ROMA – Mancava un solo dettaglio a Matteo Renzi per essere in tutto e per tutto uguale al suo paparino Silvio Berlusconi: le inchieste giudiziarie. Da oggi, il bulletto fiorentino è sulla buona strada per colmare anche questa ultima mancanza. Certo, la magistratura non ha ancora coinvolto lui in prima persona, come è più volte accaduto a papà. Ma comunque Matteo è già sulla buona strada, visto che sotto indagine sono finiti diversi esponenti di primo piano del suo governo e anche alcuni potenziali futuri membri della sua maggioranza.

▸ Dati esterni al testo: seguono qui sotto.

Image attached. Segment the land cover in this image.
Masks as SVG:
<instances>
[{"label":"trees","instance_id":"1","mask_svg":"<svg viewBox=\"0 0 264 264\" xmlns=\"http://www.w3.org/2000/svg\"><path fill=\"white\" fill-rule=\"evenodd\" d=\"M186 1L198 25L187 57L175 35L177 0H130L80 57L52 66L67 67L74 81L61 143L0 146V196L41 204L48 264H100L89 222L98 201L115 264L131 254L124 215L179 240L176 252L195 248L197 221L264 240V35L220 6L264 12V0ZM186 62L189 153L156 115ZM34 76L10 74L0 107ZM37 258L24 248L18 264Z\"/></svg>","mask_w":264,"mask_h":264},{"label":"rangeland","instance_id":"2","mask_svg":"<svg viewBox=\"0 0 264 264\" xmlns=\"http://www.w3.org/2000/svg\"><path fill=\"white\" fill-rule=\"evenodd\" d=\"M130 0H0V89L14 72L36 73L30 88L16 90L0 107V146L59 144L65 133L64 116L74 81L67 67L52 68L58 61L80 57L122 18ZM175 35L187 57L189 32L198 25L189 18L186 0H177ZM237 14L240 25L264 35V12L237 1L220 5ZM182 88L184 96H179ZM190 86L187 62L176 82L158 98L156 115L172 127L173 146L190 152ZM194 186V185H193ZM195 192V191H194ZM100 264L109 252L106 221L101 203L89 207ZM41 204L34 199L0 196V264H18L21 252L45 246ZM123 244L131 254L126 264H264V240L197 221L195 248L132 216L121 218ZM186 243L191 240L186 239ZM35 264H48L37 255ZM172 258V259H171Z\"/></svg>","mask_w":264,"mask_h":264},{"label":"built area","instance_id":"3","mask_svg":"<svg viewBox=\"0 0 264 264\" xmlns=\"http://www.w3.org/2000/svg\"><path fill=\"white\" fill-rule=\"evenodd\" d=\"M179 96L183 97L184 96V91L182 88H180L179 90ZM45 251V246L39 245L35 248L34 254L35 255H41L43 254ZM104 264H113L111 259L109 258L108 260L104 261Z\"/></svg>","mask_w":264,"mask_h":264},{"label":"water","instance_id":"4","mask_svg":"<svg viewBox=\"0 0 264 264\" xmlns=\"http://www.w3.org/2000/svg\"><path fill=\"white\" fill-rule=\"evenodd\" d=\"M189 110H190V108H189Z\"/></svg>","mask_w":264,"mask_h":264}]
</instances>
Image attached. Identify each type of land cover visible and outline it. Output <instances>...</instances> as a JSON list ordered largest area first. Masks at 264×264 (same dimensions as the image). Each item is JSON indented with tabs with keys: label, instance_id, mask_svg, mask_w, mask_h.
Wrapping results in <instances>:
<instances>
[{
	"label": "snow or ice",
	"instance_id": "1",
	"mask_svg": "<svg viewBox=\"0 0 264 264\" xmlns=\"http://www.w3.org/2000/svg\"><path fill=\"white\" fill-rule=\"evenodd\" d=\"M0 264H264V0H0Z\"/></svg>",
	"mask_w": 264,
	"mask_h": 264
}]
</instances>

Quel regalino a De Benedetti
Ma andiamo per ordine, cominciando dalla «porcata», come la definivano intercettati al telefono i due alti funzionari del ministero dell'Ambiente Giuseppe Lo Presti e Antonio Milillo. I due si riferivano ad una leggina inserita apposta per Tirreno Power, di cui sono soci la francese Gas de France e l'italiana Sorgenia di Carlo De Benedetti, con l'obiettivo di «aggirare le prescrizioni» ambientali. «La norma ad hoc – scrivono gli investigatori – evidentemente è stata redatta dal ministero dello Sviluppo economico». Tanto che nelle carte della procura spunta addirittura il nome del ministro Federica Guidi: una sorpresa per molti, più che altro perché è la prima volta in cui la si sente nominare dal giorno del suo insediamento. Ma anche Massimo De Vincenti, uomo Pd, già viceministro allo stesso Sviluppo economico, oggi sottosegretario alla presidenza del Consiglio, ovvero braccio destro di Renzi a Palazzo Chigi. Perbacco. La leggina è stata scritta «da quelli là», si legge ermeticamente nelle già citate intercettazioni: «E meno male che siamo al ministero dell'Ambiente». Già, meno male.

Soccorso azzurro... o marrone?
Come meno male che era membro della commissione Antimafia e vicepresidente di quella Giustizia Carlo Sarro, il parlamentare di Forza Italia colpito oggi da una richiesta d'arresto per turbativa d'asta, aggravata dall'aver agevolato un'organizzazione camorristica. Sembrerebbe una beffa, se nella politica italiana non fossimo ormai abituati davvero a tutto. A proposito, cosa aspettate ad eliminare il carrozzone dell'Antimafia, l'ennesimo inutile poltronificio che la criminalità la combatte solo a parole? Ma cosa c'entra con il governo la richiesta di arresto di un forzista, chiederete voi. C'entra, perché Sarro è sodale di Nicola Cosentino, l'ex sottosegretario in carcere per camorra, e dunque membro di Azione liberale, il gruppetto di parlamentari che fa capo a Denis Verdini pronto a passare armi e bagagli in maggioranza. Manco sono arrivati che già partono le indagini della magistratura: cominciamo bene. E il bello è che i loro numeri potrebbero non bastare lo stesso a blindare il governo al Senato, se c'è da credere alle voci secondo cui 25-30 membri della minoranza Pd intenderebbero votare contro le riforme istituzionali, nonostante il tentativo di Renzi di comprarseli con il viceministero allo Sviluppo economico (sempre quello) a Cesare Damiano. Dunque, cosa pensa di fare, caro presidente del Consiglio: arruoliamo in maggioranza anche Lupin III, Diabolik e la Banda Bassotti al gran completo o forse è più dignitoso mettere fine a quest'agonia e dimettersi? Ci pensi su.